Pull out every line in the data that has the string "lines" in it.

**Data for the task:**
▽
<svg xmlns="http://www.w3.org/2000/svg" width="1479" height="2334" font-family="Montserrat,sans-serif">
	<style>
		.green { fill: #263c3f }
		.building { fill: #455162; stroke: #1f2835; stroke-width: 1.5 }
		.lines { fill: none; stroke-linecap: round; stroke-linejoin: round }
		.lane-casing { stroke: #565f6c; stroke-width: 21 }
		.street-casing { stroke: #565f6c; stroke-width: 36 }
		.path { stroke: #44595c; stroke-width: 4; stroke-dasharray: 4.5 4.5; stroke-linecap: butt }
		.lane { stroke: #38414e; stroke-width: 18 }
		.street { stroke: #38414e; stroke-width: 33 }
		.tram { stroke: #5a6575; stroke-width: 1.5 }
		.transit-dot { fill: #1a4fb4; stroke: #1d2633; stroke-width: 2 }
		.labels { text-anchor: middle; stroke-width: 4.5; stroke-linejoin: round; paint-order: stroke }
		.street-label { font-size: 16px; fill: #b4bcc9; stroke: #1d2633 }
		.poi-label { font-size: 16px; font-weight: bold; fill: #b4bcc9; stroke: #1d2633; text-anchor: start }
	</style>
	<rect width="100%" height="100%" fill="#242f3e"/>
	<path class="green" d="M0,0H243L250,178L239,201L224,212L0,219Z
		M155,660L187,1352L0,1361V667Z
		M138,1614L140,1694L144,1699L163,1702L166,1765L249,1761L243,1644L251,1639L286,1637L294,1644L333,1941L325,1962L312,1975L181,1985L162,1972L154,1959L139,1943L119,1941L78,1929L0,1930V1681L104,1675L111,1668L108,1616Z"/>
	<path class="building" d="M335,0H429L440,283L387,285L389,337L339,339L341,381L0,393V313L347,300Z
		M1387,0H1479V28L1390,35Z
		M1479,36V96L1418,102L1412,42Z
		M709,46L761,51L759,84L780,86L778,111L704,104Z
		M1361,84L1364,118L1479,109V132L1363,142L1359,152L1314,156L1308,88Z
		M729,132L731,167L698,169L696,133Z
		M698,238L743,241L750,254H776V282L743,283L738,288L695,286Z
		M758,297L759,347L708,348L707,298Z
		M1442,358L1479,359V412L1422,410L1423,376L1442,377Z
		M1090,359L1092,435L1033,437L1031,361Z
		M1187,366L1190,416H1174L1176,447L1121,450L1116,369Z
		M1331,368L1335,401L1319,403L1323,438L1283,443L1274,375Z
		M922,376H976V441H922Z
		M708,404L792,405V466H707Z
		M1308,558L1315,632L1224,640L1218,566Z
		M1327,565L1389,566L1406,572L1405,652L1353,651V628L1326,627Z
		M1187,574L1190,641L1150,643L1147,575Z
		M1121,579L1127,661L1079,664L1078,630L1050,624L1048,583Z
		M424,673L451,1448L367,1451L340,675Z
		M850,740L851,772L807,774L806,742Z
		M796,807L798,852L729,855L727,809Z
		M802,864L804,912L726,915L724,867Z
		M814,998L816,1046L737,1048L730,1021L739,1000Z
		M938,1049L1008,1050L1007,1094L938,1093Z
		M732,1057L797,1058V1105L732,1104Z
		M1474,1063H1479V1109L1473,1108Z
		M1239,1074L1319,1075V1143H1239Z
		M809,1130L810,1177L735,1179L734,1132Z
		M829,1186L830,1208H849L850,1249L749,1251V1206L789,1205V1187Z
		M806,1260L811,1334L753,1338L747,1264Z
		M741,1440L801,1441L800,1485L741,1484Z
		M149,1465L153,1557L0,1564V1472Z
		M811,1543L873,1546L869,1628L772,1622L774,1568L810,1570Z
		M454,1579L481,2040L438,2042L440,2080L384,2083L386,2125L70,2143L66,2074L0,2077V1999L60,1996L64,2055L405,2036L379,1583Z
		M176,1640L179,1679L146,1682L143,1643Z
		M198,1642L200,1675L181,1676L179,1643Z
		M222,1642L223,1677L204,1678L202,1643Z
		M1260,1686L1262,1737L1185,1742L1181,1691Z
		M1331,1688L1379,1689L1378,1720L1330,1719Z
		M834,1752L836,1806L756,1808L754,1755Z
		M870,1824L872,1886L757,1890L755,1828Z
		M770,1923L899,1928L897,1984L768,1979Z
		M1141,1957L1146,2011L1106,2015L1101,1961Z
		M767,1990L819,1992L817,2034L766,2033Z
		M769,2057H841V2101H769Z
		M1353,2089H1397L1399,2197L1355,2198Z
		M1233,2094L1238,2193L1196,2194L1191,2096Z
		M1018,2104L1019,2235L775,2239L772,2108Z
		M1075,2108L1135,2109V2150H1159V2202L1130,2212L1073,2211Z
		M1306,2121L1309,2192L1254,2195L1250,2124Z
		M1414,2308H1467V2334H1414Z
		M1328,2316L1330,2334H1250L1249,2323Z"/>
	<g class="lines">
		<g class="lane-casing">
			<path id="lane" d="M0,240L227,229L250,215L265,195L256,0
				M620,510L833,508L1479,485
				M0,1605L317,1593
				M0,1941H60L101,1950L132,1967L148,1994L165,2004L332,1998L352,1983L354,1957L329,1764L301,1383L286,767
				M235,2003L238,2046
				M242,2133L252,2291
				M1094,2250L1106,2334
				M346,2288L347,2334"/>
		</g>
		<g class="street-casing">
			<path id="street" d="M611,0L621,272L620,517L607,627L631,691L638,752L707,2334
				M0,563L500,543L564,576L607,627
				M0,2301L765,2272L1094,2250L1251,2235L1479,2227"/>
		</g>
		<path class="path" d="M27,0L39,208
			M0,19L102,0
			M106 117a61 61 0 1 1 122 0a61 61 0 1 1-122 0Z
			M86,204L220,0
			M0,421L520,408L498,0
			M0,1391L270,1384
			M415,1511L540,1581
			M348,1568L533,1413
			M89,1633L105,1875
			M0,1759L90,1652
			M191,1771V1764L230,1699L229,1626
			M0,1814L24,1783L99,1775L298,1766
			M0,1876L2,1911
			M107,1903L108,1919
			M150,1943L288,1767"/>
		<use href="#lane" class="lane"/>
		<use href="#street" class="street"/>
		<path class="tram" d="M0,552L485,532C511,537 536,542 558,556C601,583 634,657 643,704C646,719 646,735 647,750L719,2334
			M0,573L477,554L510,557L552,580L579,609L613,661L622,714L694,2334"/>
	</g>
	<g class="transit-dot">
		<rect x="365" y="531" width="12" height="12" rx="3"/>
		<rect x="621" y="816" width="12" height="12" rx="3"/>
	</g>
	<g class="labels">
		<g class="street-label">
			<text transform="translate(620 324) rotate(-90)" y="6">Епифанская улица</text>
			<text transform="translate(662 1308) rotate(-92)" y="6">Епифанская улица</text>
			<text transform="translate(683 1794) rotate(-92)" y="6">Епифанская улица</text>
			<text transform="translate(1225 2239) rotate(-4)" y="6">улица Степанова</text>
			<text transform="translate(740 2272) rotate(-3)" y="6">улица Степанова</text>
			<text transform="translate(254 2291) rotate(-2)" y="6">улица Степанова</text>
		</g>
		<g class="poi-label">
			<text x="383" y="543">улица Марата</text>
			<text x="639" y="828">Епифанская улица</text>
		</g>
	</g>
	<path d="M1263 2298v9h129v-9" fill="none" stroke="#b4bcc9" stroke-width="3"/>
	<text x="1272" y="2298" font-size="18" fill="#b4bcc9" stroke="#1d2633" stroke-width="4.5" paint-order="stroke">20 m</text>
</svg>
△
**Solution to the problem:**
		.lines { fill: none; stroke-linecap: round; stroke-linejoin: round }
	<g class="lines">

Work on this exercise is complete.